■ Task to complete ■
Write out the part of the forum thread about preparing for an algorithms test starting with "GeeksforGeeks also has" and going on through "Hope this helps!", word for word.

■ Extract to read ■

Ask HN: How do I prepare myself for a algorithms' exercise - sedeki

So I have a test coming up. It involves solving some problems that have time and space constraints. How can I prepare for this?
======
yen223
Practice on existing problems. Check out
[https://www.hackerrank.com/](https://www.hackerrank.com/) and
[https://code.google.com/codejam](https://code.google.com/codejam). I
particularly like Google Code Jam because they provide an analysis on how to
approach these kinds of algorithm exercises.

------
cpcarey
LeetCode has a great collection of problems that you can practice with and
test your solution in the browser
([https://oj.leetcode.com/](https://oj.leetcode.com/)). The discussion
sections were helpful as well.

GeeksforGeeks also has a collection of problems and analyses
([http://geeksforgeeks.org/fundamentals-of-
algorithms/](http://geeksforgeeks.org/fundamentals-of-algorithms/)).

So after refreshing yourself on the fundamentals, practice, practice,
practice. Hope this helps!

■ Data shown ■
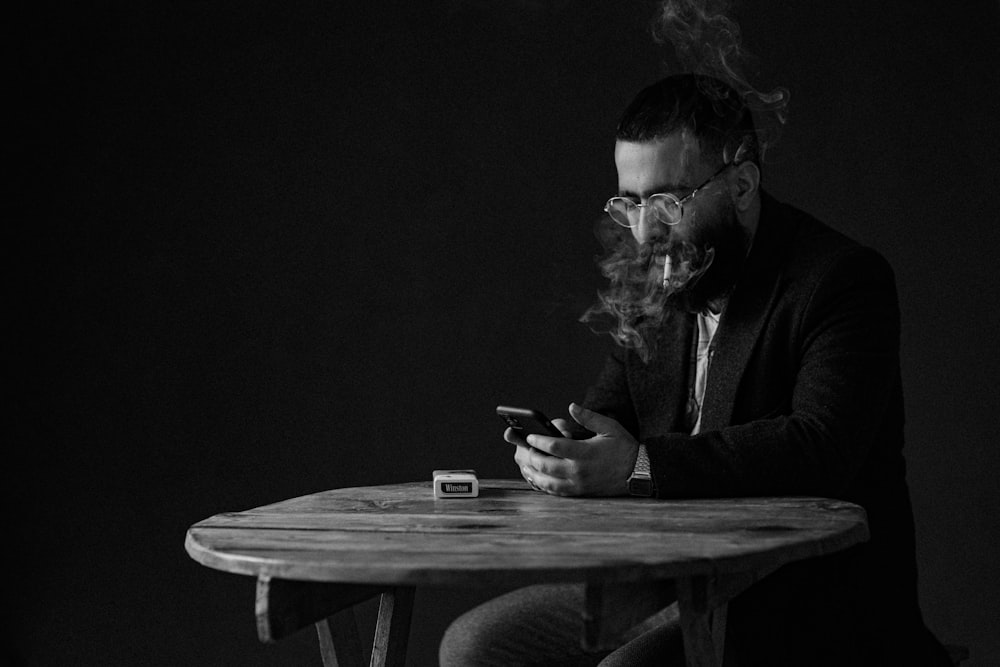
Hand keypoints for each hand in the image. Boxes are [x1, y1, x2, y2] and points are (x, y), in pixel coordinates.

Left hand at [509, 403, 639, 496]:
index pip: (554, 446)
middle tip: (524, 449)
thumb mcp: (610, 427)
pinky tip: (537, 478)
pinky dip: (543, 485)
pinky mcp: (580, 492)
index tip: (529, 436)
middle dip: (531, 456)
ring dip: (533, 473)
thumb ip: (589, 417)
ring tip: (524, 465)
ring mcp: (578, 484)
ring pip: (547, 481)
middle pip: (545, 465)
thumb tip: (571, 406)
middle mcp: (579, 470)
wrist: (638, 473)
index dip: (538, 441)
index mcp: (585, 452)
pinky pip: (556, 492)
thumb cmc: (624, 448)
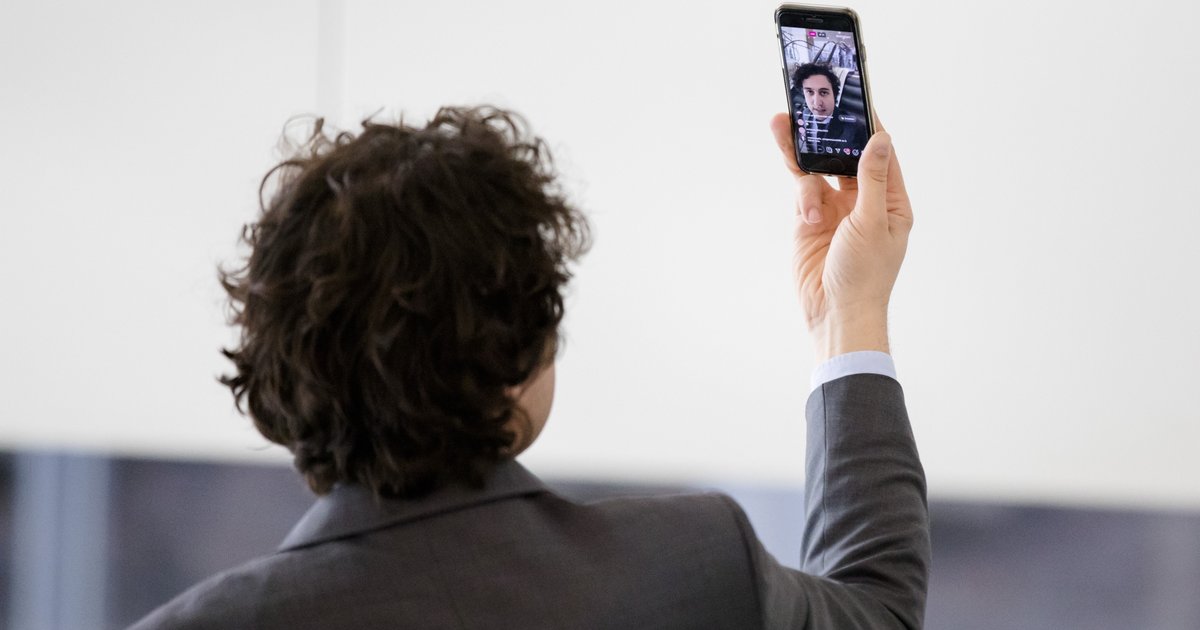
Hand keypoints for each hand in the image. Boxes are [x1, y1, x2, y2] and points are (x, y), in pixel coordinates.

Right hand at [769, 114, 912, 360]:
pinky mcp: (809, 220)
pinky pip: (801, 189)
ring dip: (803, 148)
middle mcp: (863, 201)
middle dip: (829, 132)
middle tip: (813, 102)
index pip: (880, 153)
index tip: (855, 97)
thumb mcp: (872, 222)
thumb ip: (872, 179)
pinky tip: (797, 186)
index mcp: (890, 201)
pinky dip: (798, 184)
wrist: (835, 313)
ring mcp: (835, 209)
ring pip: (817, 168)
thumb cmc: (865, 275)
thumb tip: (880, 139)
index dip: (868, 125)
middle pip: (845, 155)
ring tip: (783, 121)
---
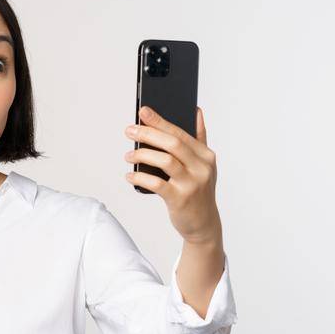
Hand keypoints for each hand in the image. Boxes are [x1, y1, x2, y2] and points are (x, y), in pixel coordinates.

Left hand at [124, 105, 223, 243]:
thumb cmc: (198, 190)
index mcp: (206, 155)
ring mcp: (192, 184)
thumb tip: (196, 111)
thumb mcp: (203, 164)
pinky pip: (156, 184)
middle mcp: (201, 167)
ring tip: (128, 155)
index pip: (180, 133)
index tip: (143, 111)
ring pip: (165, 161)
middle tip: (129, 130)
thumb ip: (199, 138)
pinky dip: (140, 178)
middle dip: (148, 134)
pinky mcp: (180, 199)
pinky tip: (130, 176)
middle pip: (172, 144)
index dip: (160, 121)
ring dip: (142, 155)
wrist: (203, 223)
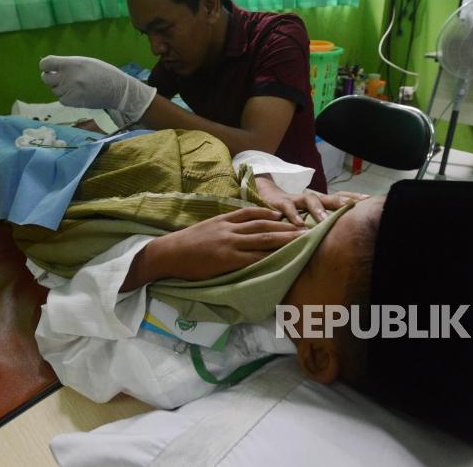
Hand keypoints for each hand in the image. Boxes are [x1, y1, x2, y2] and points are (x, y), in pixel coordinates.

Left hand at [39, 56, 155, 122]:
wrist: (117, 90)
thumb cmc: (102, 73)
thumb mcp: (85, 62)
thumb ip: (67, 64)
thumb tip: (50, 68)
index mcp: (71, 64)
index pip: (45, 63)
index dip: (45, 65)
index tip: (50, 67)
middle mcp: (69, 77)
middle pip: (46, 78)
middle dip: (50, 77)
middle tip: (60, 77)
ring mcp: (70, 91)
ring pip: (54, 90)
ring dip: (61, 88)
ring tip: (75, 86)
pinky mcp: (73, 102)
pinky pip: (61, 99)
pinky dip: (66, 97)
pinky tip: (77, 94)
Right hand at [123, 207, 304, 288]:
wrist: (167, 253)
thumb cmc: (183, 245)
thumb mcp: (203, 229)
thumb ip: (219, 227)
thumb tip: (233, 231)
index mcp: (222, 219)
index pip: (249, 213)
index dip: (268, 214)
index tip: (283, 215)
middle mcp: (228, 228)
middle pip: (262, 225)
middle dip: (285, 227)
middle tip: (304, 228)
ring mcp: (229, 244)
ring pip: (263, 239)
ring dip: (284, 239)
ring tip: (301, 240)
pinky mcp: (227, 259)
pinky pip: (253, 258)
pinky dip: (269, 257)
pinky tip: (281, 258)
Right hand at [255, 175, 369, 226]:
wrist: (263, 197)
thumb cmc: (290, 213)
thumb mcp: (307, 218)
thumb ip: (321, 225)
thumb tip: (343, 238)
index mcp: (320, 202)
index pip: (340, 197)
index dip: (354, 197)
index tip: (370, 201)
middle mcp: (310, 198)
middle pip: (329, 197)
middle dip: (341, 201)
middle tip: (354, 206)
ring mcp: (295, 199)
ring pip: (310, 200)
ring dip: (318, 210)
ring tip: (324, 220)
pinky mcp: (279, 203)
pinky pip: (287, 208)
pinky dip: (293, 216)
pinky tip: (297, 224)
---
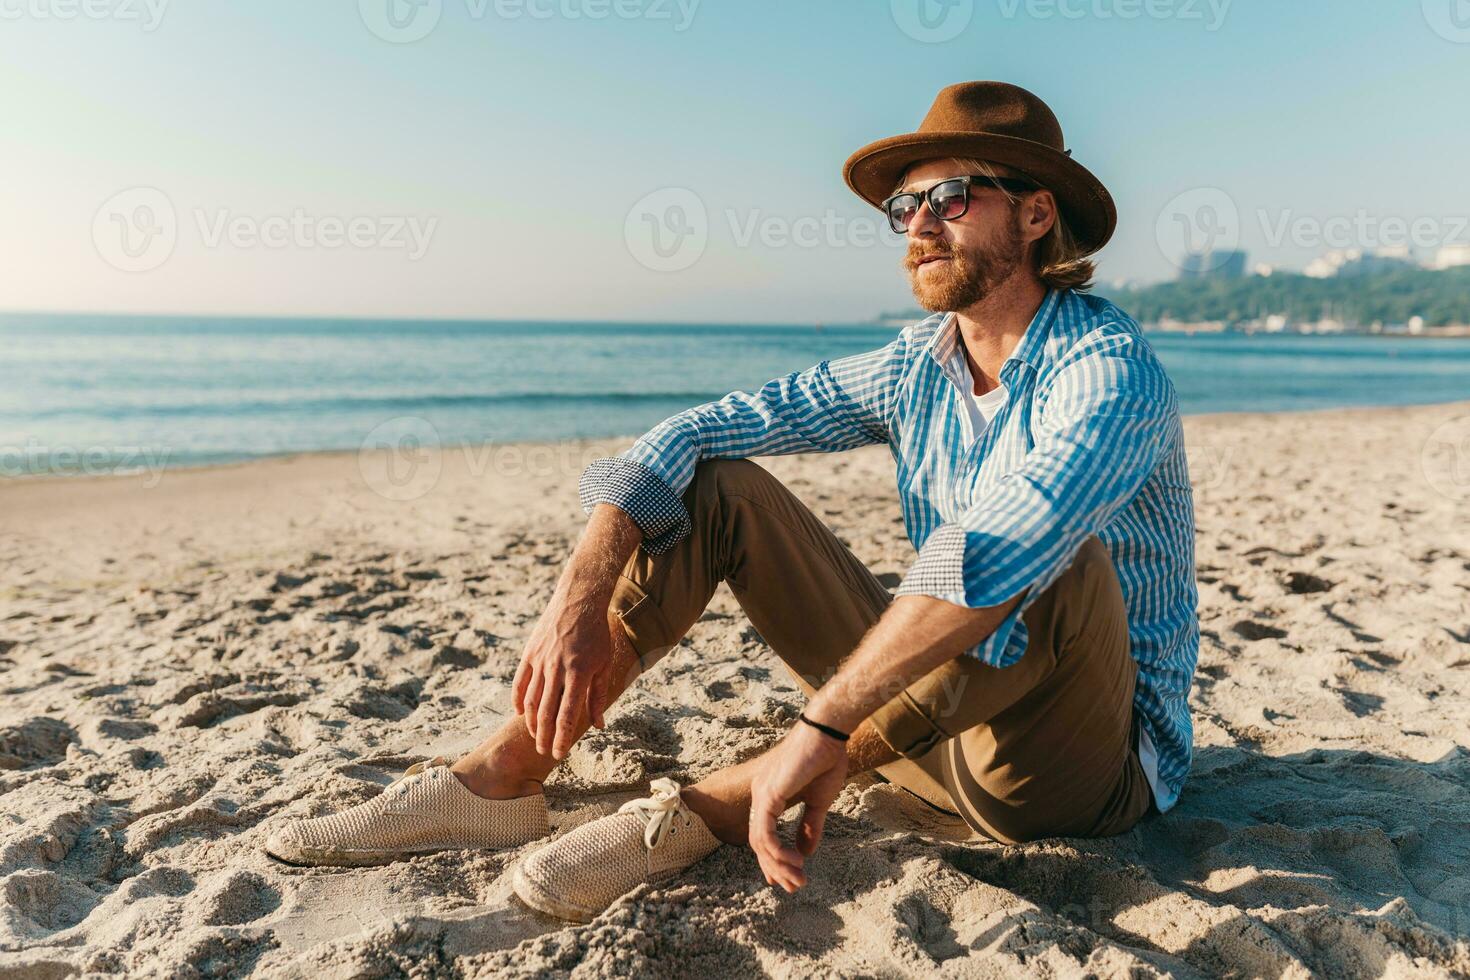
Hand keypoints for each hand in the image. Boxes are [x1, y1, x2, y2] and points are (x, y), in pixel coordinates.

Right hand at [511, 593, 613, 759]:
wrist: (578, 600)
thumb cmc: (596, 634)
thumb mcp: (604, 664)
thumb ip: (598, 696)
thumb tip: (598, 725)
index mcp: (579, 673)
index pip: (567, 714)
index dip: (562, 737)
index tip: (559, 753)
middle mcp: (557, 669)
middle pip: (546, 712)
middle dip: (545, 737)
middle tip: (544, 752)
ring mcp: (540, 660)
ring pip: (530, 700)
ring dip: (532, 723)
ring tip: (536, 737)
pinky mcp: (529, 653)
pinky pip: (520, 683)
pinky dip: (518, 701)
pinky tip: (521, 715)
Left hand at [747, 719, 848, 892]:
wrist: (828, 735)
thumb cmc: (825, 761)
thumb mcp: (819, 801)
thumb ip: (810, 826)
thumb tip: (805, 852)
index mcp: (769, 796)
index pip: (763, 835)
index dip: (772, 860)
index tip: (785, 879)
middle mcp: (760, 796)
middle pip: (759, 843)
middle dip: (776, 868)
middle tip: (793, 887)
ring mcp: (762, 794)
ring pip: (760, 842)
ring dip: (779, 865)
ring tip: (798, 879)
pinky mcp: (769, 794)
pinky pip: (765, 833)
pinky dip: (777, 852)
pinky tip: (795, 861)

■ Task output ■
GeeksforGeeks also has a collection of problems and analyses
([http://geeksforgeeks.org/fundamentals-of-
algorithms/](http://geeksforgeeks.org/fundamentals-of-algorithms/)).

So after refreshing yourself on the fundamentals, practice, practice,
practice. Hope this helps!